EU plan sees 1.2 bn net profit in 2021

(ANSA) - Rome, July 5 - The Monte dei Paschi di Siena (MPS) restructuring plan sees 5,500 lay-offs over 2017-2021 with some 600 of the current 2,000 branches closing, sources said Wednesday. MPS's net profit will be over 1.2 billion euros in 2021, according to the plan. The junior and mezzanine tranches of non-performing loans will be sold to the Atlante 2 fund at 21% of their gross value, and 28.6 billion euros in NPLS are to be shed in all, the plan said. CEO Marco Morelli said "this is an important turning point, a milestone to get MPS back onto a growth track". Trade unions said they were happy that lay-offs would be on a voluntary basis. MPS will probably return to the Milan bourse this autumn, sources said.

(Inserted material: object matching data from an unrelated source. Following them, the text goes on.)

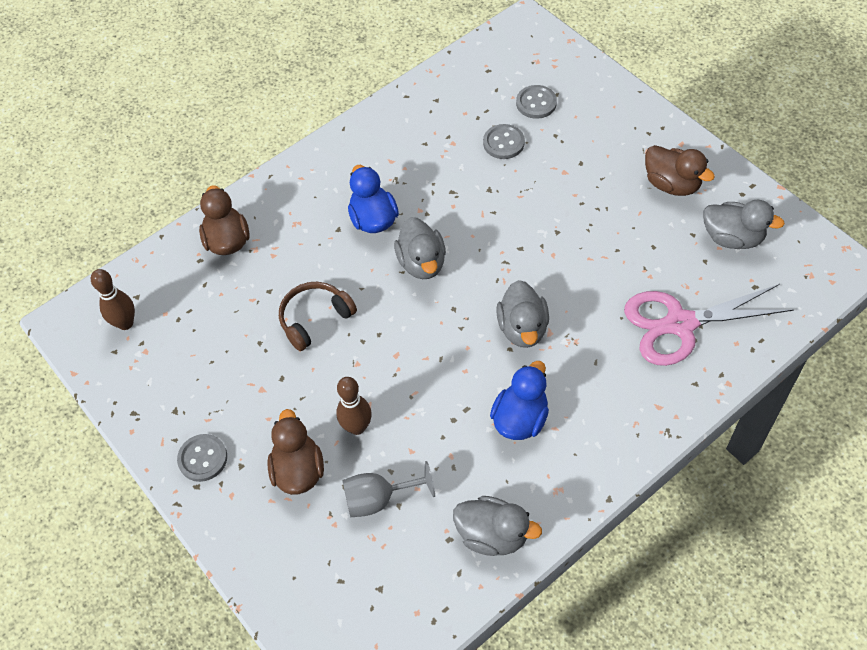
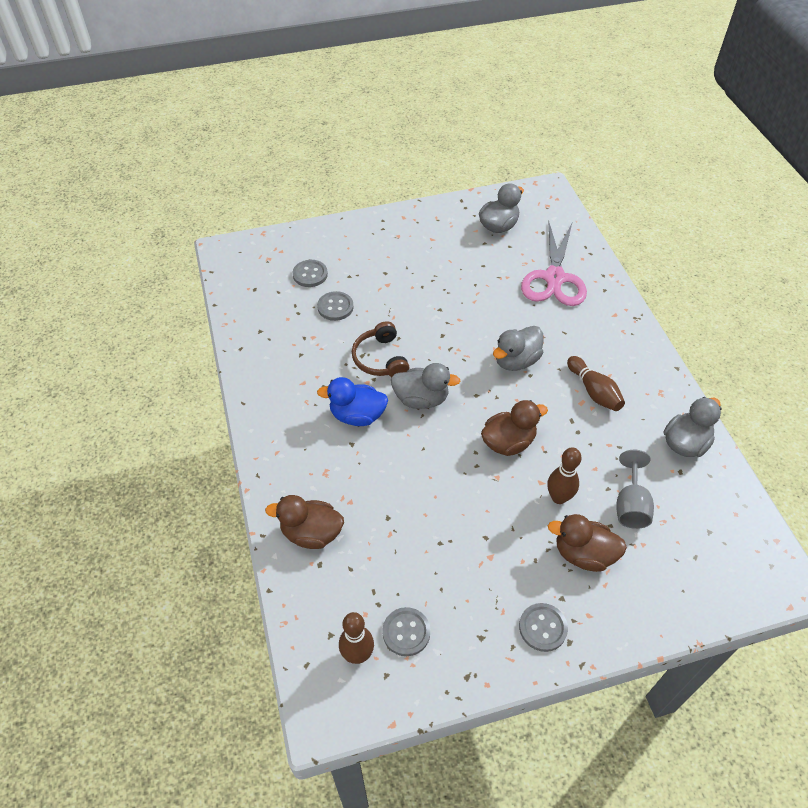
camera: 70 degrees left, 5 degrees down
brown headphones [279,282,357,351] -> brown headphones moved to [352,321,410,377]
blue duck [490,361,549,440] -> brown bowling pin [567,356,625,411]
grey duck [496,280,549,348] -> grey duck turned 120 degrees clockwise [493,326,544,371]
brown duck [645,145,715,196] -> brown duck moved to [481,400,548,456]
none -> grey button [382,607,430,656]

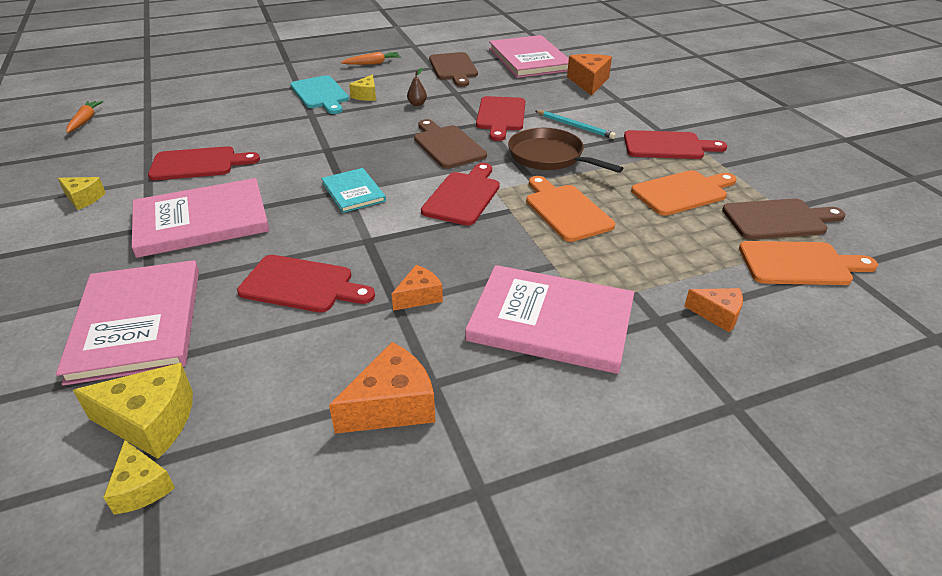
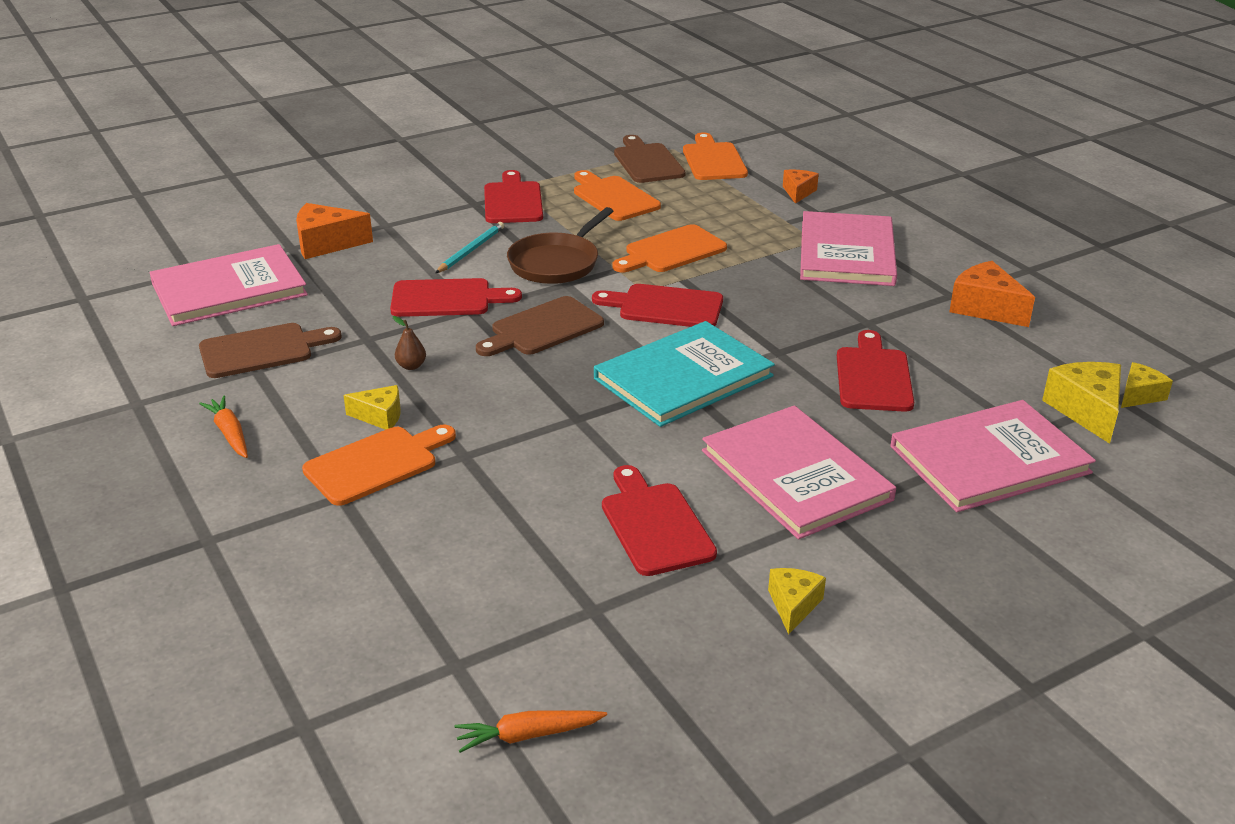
camera: 100 degrees left, 5 degrees down
turquoise cutting board [290,75,349,114] -> orange cutting board [302,425,456,506]
turquoise book [321,168,386,213] -> turquoise book [594,321,775,427], size x1.84
orange cheese [392,265,443,311] -> none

    The European Commission on Tuesday approved 5.4 billion euros in State aid for the precautionary recapitalisation of MPS after the in-principle accord reached on June 1 by Economy Minister Pier Carlo Padoan and Competition Commissioner Margrethe Vestager.
    Padoan, for his part, said that the MPS rescue plan was a turning point for the Italian banking system and that the Treasury would take up its 70% stake in July.
    A statement from the EC said: "The two conditions for this agreement are now both fulfilled, namely the European Central Bank has confirmed that MPS is solvent and meets capital requirements, and Italy has obtained a formal commitment from private investors to purchase the bank's non-performing loan portfolio." The Commission said that in order to approve Italy's support for the troubled Tuscan lender, "MPS's shareholders and junior creditors have contributed ª4.3 billion to limit the use of taxpayer money as required by EU state aid rules".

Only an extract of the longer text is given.